Provenzano slept in his sleeping bag on top of the bed, dressed and ready for flight. The nights are not very restful if you are always waiting for someone to crash through the door.
The centre of his daily operations was the little table on which he placed his trusty Brother typewriter. On one side, a box for
pizzini
he received – questions, complaints, requests for advice, judgement, adjudication – on the other, letters he had painstakingly typed, folded into half-inch squares and sealed with tape, each addressed with a number, ready for delivery. When he was particularly busy, there were more than a dozen rolls of Sellotape on his desk.
He also had his Bible, in which he slowly and deliberately underlined passages of particular resonance. He copied out whole tracts of text he wanted to memorize or re-read. He had painstakingly typed out Luke 6: 43–46 (‘A good tree does not bear rotten fruit, nor does a rotten tree bear good fruit./For every tree is known by its own fruit. For people do not pick figs from thorn bushes, nor do they gather grapes from brambles./A good person out of the store of goodness in his heart produces good, but an evil person out of a store of evil produces evil; for from the fullness of the heart the mouth speaks.’)

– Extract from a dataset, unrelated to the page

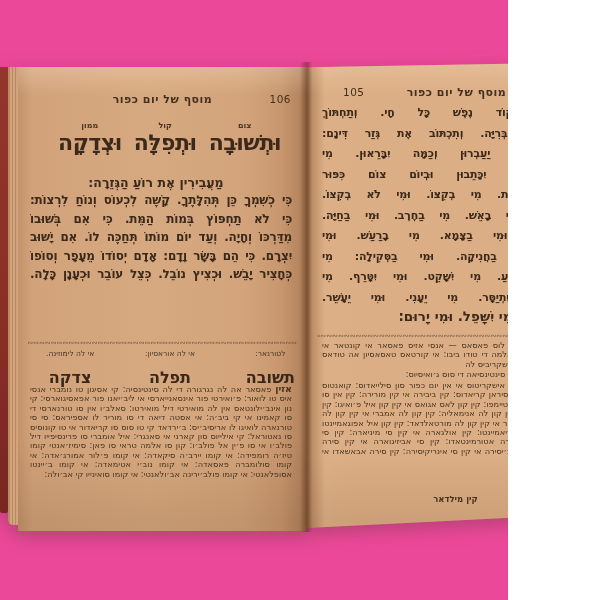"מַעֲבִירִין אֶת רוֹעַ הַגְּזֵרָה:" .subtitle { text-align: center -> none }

He hung his religious pictures – the Last Supper, the Weeping Madonna of Siracuse, Padre Pio. It was not exactly a chapel like his old friend Pietro Aglieri’s, but a little shrine, a place of meditation. It was certainly quiet. He was shut in the small, ripe-smelling cottage for most of the day and all night, listening to the sounds of the valley.
His circumstances were sadly reduced, compared with what he was used to, but he was determined to suffer in good cheer. ‘Dearest love’, he typed, ‘I am glad to hear you are well, as I can assure you the same is true of me . . .’

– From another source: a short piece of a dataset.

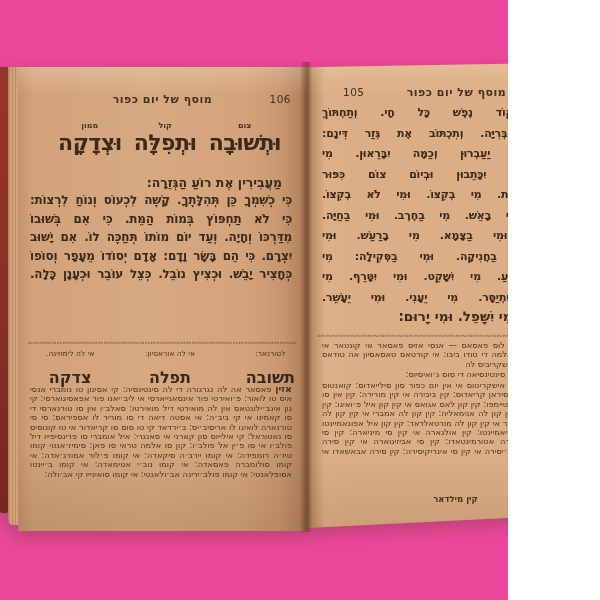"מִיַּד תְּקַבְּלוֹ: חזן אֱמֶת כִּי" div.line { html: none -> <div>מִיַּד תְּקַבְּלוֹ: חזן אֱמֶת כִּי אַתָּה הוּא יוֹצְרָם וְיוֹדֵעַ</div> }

He took care of himself: he brushed his teeth and sterilized his dentures, read up on his symptoms and looked up what foods would suit his condition. He had ordered the complete set of a partwork on health from
La Repubblica
and consulted it regularly, copying out difficult terms. He even wrote out a definition of prostate, to help him remember what was happening to his body. He was particularly concerned that prostate cancer would make him impotent, and copied out a number of different treatments, from psychotherapy to pills to be taken before sex.
His health had become something of an obsession. Cut off from the world and unable to call his doctor when he had any new sensation, he spent hours listening to his body and pondering his symptoms. He copied out the results of his blood tests and took notes on the medicines he had been given.
Shielded from prying eyes by black hospital bin bags taped over the windows, he withdrew more than ever. Sometimes Marino, his host, would drop in for a word, as he delivered fresh ricotta and a bag of clean clothes from Saveria brought up from Corleone, less than a mile away. Other mornings he would not venture in. Whole days would pass when Provenzano would see no one at all. He liked it that way: it gave him more time to focus on his writing. It was his habit to reply to every point in every letter sent to him, and he continually worried that he would forget things. Was his mind going soft in this protective prison? More likely it was a pretext for omitting to respond to difficult points when he wanted to play for time. In some ways, living as a fugitive suited Provenzano’s leadership style; the system of
pizzini
gave him time to think about his answer. He often deferred requests for
face-to-face meetings, which became increasingly rare – for security reasons, but also because he preferred it that way.